LVM cache in six easy steps

This article shows how to quickly create LVM cache in six quick step, and how to remove it properly. Before I start, little bit of warning: I do not recommend using LVM cache on raw SSD devices. Due to bug in Fedora 30 my cachepool volume was created with an incorrect cache chunk size which led to problems when I was trying to remove cache volume from the pool after SSD died. Unfortunately, I lost all my data since I used more complicated cachepool option.

Here is an advice: use LVM cache only on SSD RAID arrays, SSD chips do die quickly without warning! Therefore it’s a good fit for servers where use of LVM is very likely. For desktop/laptop use I do recommend to use much more simple bcache which is availble in all modern distributions, it is hopefully stable enough and it was designed from the day one to handle situations when SSD dies.

Before you stop reading, let me tell you that due to an extremely odd bug in Fedora 30 GCC9 bcache was corrupting data and I also lost data before I swithed to LVM cache. So nothing is perfect. A friendly reminder: always backup your data no matter what.

Okay, so you want to use LVM cache. It’s pretty simple. Let’s assume there is a (slow) HDD and (fast) NVMe SSD and the first primary partition on the slow device (sda1) should be backed by cache created on the first secondary partition of the fast device (nvme0n1p5). This is actually my workstation setup, I keep my root filesystem, swap, boot and EFI partition as primary without any caching or LVM.


Here are the six steps. Physical volumes are created, volume group consisting both volumes, then logical backing volume, then logical cache volume (pool) and the final logical volume is converted (renamed) and the cache is built:

pvcreate $PV_SLOW
pvcreate $PV_FAST
vgcreate $VG $PV_SLOW $PV_FAST
lvcreate -l 100%PVS -n $LV_SLOW $VG $PV_SLOW

Now, there are two options.

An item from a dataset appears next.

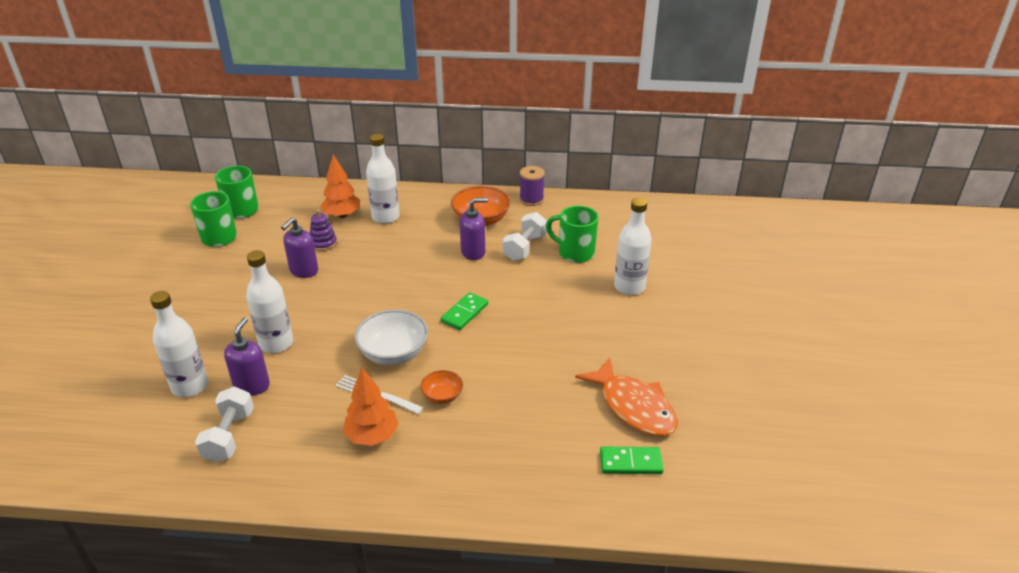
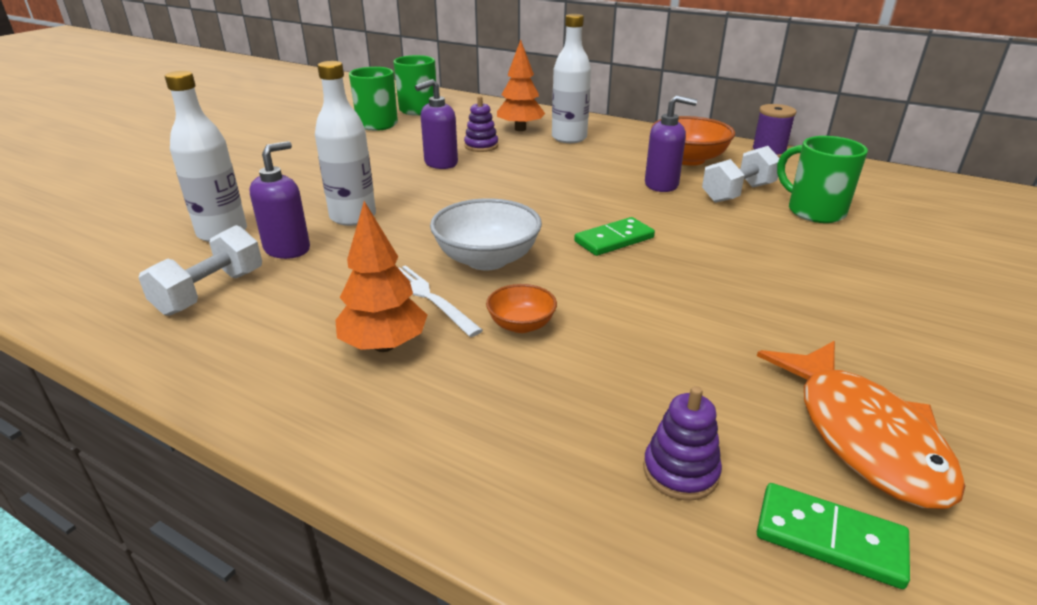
camera: 25 degrees right, 5 degrees down
(560, 454) = (680, 471): none -> purple stacking toy
(629, 287) = (897, 265): white bottle -> none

Without cachepool which is more simple and I recommend this over the other one:

lvcreate -l 100%PVS -n $LV_FAST $VG $PV_FAST
lvconvert --type cache --cachevol $LV_FAST $VG/$LV_SLOW

Here is a more complicated cachepool option, only use this if you know what you are doing:

lvcreate --type cache-pool -l 100%PVS -n $LV_FAST $VG $PV_FAST
lvconvert --type cache --cachepool $LV_FAST $VG/$LV_SLOW

Few extra (hidden) logical volumes are created with suffixes _cdata, _cmeta and _corig. I will not go into details because frankly I don’t know much about it but the important thing to understand is that the volume that shall be used for mounting and working is named $LV_SLOW (lv_home in my example). So to create a filesystem do something like:

mkfs.ext4 $LV_SLOW

To remove LVM cache and go back to single origin (normal) logical volume, just do the following:

lvconvert --uncache $VG/$LV_SLOW

This will actually do the job of flushing the cache (if writeback was set) and renaming logical volume back. Now you can access your data using the very same logical volume ($LV_SLOW) which is cool.

WARNING: The “uncache” operation will fail if SSD is no longer available (e.g. after data loss). Do not use --force option as this can possibly lead to data loss.